DATA PROVIDED Start Marker

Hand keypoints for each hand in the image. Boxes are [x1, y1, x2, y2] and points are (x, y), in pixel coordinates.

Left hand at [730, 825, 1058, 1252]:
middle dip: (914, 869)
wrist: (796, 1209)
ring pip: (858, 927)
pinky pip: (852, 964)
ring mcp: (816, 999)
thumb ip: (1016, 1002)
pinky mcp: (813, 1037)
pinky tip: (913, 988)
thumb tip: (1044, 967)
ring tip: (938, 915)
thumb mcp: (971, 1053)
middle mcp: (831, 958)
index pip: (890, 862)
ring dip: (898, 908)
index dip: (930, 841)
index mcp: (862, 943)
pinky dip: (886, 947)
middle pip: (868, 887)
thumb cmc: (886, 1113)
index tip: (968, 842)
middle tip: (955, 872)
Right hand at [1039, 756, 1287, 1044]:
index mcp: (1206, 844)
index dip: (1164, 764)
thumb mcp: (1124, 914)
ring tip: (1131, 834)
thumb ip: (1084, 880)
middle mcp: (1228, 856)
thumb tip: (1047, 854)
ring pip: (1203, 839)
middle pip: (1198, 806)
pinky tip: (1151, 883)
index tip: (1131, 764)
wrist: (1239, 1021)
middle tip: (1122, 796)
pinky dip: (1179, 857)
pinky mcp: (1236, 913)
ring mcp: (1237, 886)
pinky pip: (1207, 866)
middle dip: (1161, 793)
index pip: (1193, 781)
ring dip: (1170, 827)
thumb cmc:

DATA PROVIDED End Marker

* PROBLEM REQUIREMENTS:
In the entries above, count each line with "pinky"; reply with the total only.

* YOUR RESPONSE:
8